> TRECHO DO DOCUMENTO:
——————————
O Projeto de Lei 1787/26, em análise na Câmara dos Deputados, assegura a manutenção dos vínculos de trabalho de empregados de empresas públicas federais que passarem por processos de desestatização. A proposta prevê a transferência desses profissionais para outras entidades da administração pública indireta para evitar demissões.
A proposta altera a Lei da Desestatização com o objetivo de impedir que a concessão ou permissão de serviços públicos sirva como justificativa isolada para o desligamento de funcionários. A deputada Fernanda Melchionna (Psol-RS), autora do texto, afirmou que a ideia é evitar demissões em massa e a perda de direitos, declarando que a reorganização estatal não pode ocorrer por meio da precarização do trabalho.
De acordo com o projeto, os trabalhadores absorvidos poderão integrar um quadro especial em extinção no órgão de lotação, mantendo o regime da Consolidação das Leis do Trabalho (CLT). Outra possibilidade é a cessão a órgãos para o exercício de atividades compatíveis com as funções originais.
——————————
> EXERCÍCIOS:
• A. Segundo o texto sobre o projeto de lei, quem é a autora da proposta?
• B. Transcreva do texto sobre o projeto de lei tudo o que vai desde "O Projeto de" até "para evitar demissões.".
• C. Dê continuidade ao texto sobre o projeto de lei a partir do ponto em que ele termina.

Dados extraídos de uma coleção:
——————————
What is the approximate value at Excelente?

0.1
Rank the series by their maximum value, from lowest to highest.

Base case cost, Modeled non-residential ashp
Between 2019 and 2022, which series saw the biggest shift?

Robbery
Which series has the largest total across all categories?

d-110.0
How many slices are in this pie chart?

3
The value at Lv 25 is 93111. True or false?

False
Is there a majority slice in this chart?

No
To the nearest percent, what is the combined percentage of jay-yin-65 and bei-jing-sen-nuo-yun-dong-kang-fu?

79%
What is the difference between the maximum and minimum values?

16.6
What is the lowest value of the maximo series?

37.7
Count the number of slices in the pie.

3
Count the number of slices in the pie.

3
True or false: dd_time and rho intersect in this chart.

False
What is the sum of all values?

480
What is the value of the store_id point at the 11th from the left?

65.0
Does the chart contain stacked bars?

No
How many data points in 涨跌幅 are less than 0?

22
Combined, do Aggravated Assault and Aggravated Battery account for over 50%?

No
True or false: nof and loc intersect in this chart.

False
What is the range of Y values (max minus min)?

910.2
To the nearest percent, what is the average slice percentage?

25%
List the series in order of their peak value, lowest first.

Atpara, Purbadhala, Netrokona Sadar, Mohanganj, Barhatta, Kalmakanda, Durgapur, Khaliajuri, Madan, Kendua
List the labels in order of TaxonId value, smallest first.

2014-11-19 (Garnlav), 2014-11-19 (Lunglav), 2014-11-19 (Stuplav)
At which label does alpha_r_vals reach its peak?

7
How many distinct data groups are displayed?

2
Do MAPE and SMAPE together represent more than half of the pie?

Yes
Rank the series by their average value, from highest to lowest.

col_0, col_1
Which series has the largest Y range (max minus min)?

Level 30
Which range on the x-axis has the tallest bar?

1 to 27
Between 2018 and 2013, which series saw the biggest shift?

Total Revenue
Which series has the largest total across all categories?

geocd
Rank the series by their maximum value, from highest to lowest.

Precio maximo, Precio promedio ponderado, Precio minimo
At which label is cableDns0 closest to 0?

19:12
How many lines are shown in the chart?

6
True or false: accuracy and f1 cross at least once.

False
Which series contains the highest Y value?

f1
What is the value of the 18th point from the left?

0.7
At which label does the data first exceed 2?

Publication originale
——————————
> RESPOSTAS DOS EXERCÍCIOS:
• A. A deputada Fernanda Melchionna (Psol-RS).

• B.
O Projeto de Lei 1787/26, em análise na Câmara dos Deputados, assegura a manutenção dos vínculos de trabalho de empregados de empresas públicas federais que passarem por processos de desestatização. A proposta prevê a transferência desses profissionais para outras entidades da administração pública indireta para evitar demissões.

• C.
A remuneração, incluindo vencimento básico e gratificações adquiridas, deverá ser mantida. Caso existam parcelas salariais incompatíveis, elas serão transformadas em Vantagem Pessoal Nominalmente Identificada (VPNI).
As despesas com a manutenção desses profissionais seriam custeadas por recursos do próprio processo de desestatização. O texto autoriza a utilização de verbas do Fundo Nacional de Desestatização (FND) ou de valores obtidos com a venda de ativos.
A matéria será analisada em caráter conclusivo pelas comissões de Administração e Serviço Público, de Finanças e Tributação, e de Constituição e Justiça e de Cidadania. Para entrar em vigor, o projeto precisa de aprovação da Câmara e do Senado.